Merry thanked everyone but the director when it was her turn at the mike, something that Yumi corrected when she was next at the podium.


WE QUICKLY SEPARATED after the show, as Yumi opted to go to a flashy after-party and Merry claimed she was too tired to stay out any later. Rose, however, climbed into the SUV with me. “What a high, right?” she said, adjusting her dress as we began to move. I was surprised that she would join me but I didn’t open my mouth for fear that she would leap out again.

The tension in the back seat was so taut, I felt my breaths come in shallowly. The driver accepted her directions without comment, completing the short distance from the theater to Rose’s house in Sunset Strip, a shorter drive than finding our way to the Hills. “Do you know how scared I was in that harness? That I would fall and break my back again?”

My heart was zinging in my chest after everything that had happened, and everything that could happen. We weren’t touching, but our hands were close enough on the back seat that I felt her energy radiating out toward me, my pinky twitching with the urge to caress hers. But no. We had to be careful.

“Grab a nightcap with me,” Rose said when we reached her house. It was an all-glass monstrosity with most of the living space on the second floor. Giant windows could open up the house to 360-degree views from one corner to the other, a corridor of air and light bisecting the rooms unless doors were closed. Giant blinds could come down at the touch of a button to seal off the occupants from the outside world, which is what Rose did as we entered the house, slipping off our shoes.

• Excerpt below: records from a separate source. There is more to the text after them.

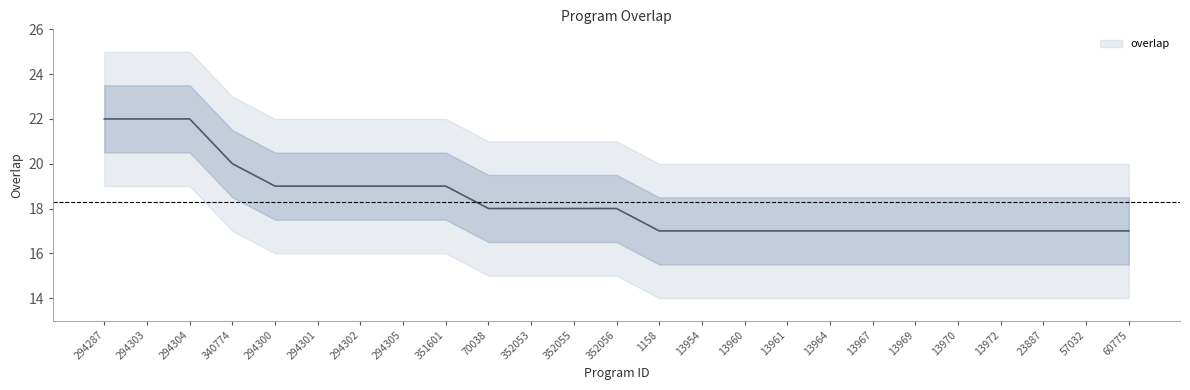

What value does the data have at 294301?

19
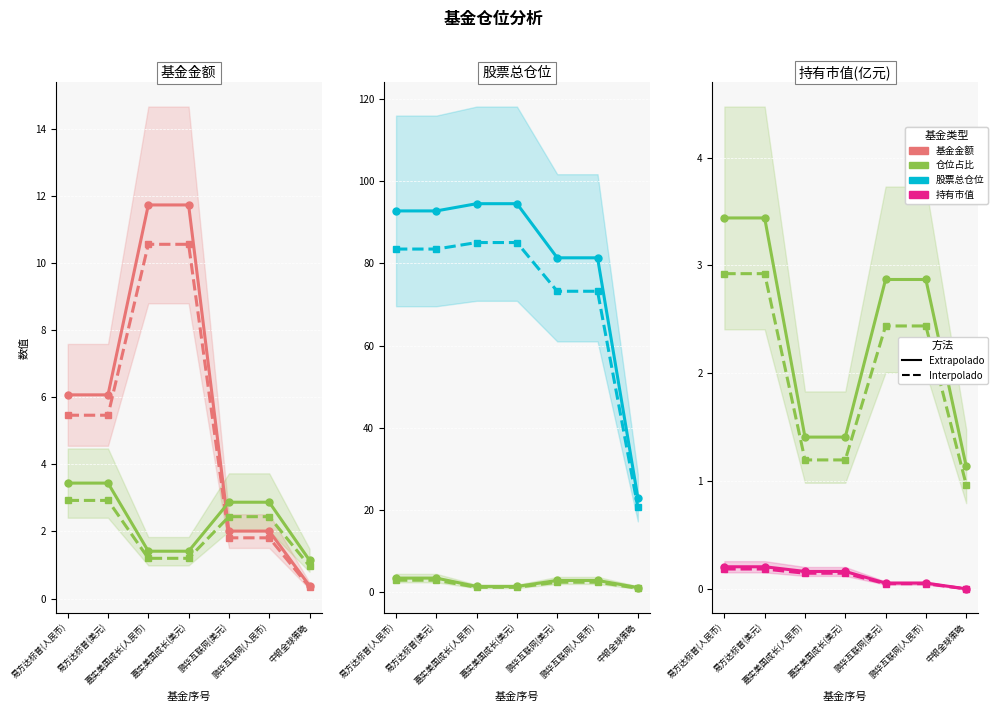

True or false: 仓位占比 has more than 1 points higher than both neighbors.

False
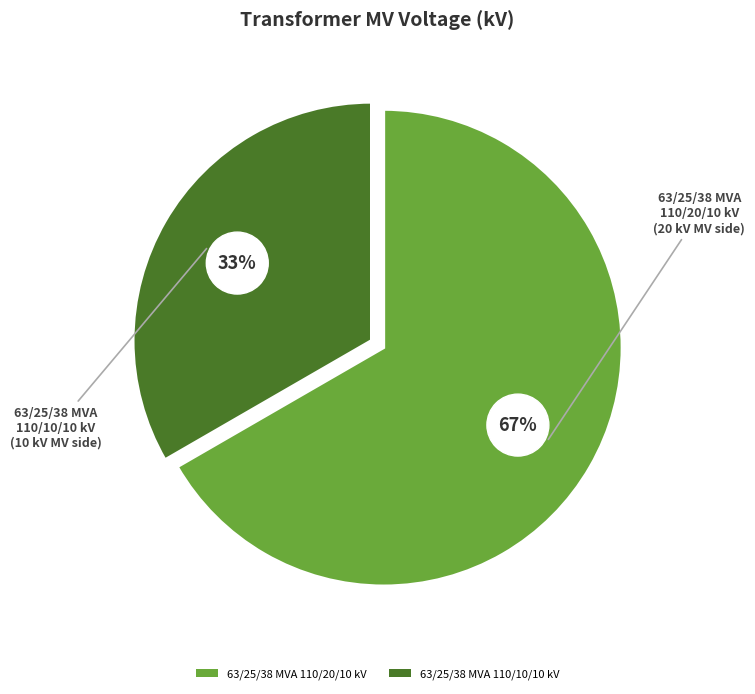

Which category accounts for the majority?

63/25/38 MVA 110/20/10 kV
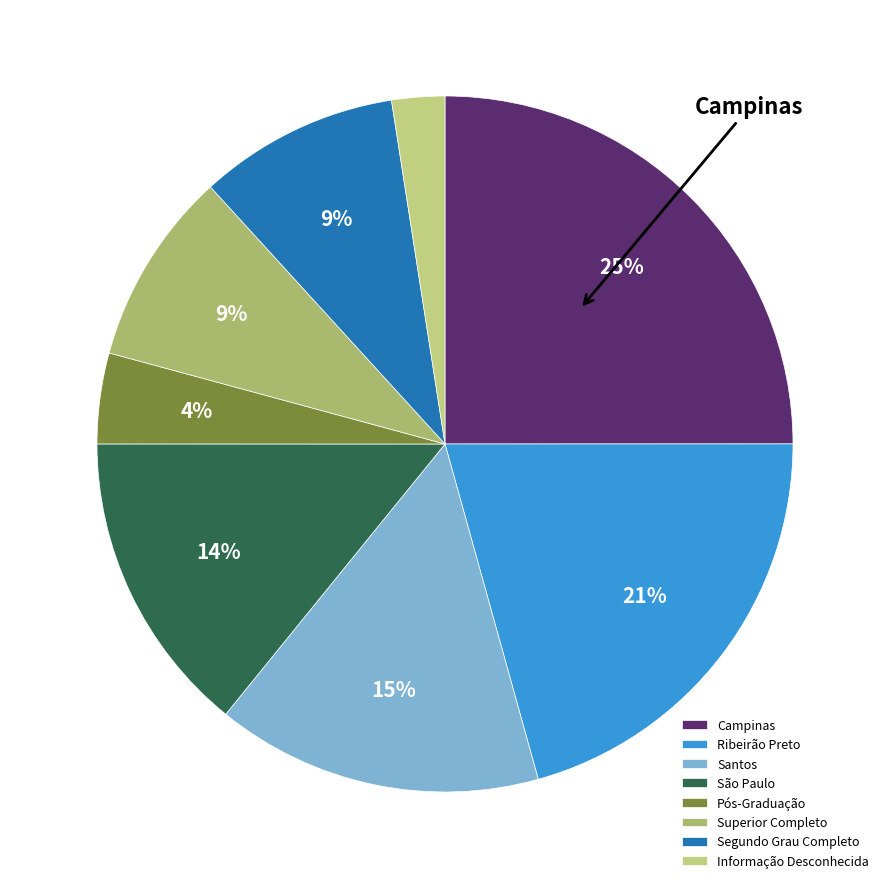

To the nearest percent, what portion does Ribeirão Preto represent?

21%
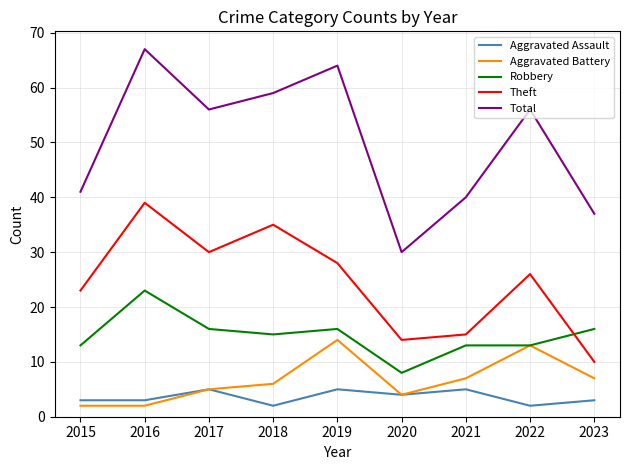

What is the difference between the Total values at 2017 and 2018?

3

It was the first time I had been invited in, and the occasion was not lost on me as I took a quick visual tour of the house, just from standing in one place, before she was on me, hands slithering under my clothes, mouth on mine. I responded immediately, allowing her to take off my dress, which pooled around my feet in a chiffon puddle.

“This is what I love about you,” she purred into my ear, kissing the lobe. “Your perfect ears, your delicious neck.”

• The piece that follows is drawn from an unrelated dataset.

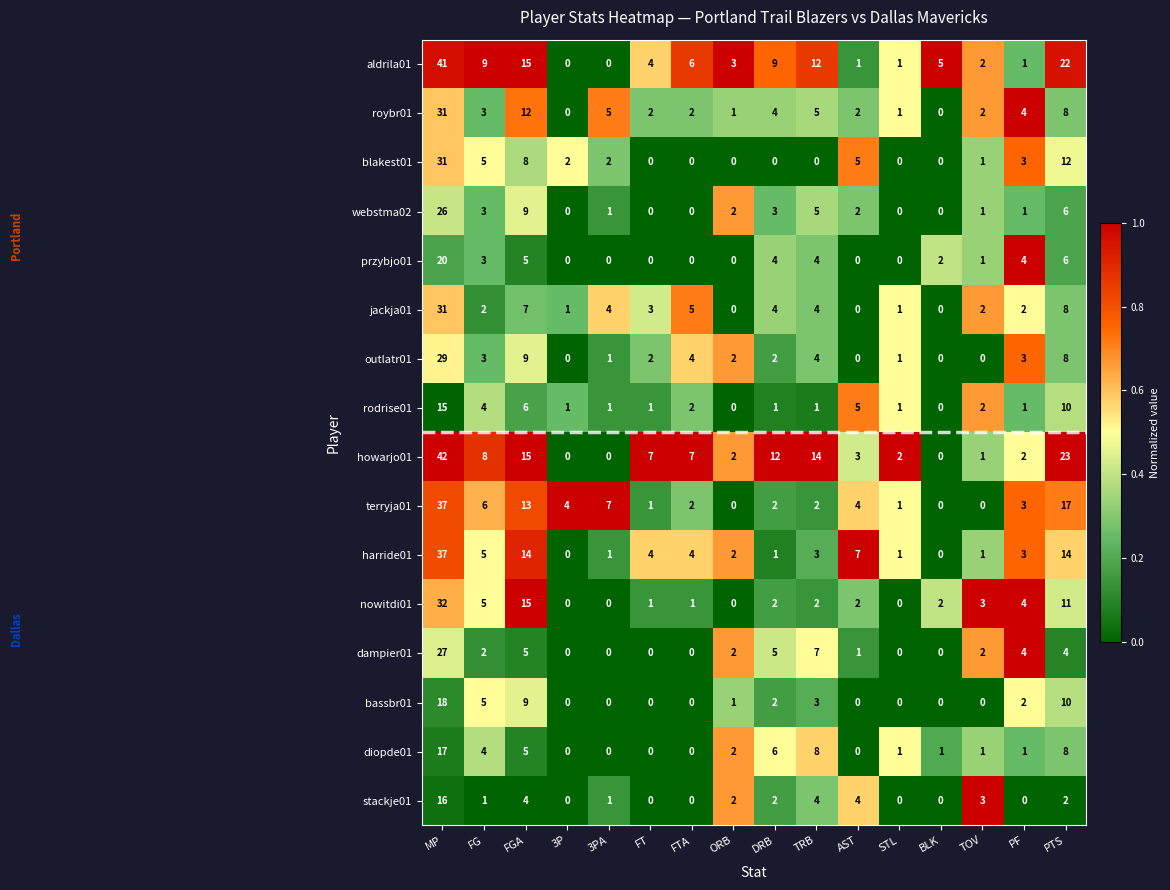

What is the total value across all series at BLK?

10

Love. I knew it was love. But did she mean love the way that I did?

“Wait.” I disentangled myself from her hands and took a step away. “Does this mean we can be together on tour? Because . . .” I swallowed. “I was dreading the tour, but if you say we’re good, that . . . that changes so much.”

She swept back in with her fingers in my hair, murmuring against my mouth. “We can talk about that later.”

I wouldn’t let her drag me along again. “No, we’re going to talk about this now.”

She groaned, throwing her hands up in annoyance and backing away. She fell back on her sleek modern couch and dug into a box on the glass coffee table. “Fuck, Cass! You’re always asking me to do things I can’t do.”

“Why can’t you? Why can’t we—”

“Because!” she exploded.

I squinted at her and glanced down at the table. “Wait, what are you doing? Is that coke?”

“Just bringing back the good mood since you’re making me sag.” She leaned over and quickly inhaled one of the three lines she had made on the table.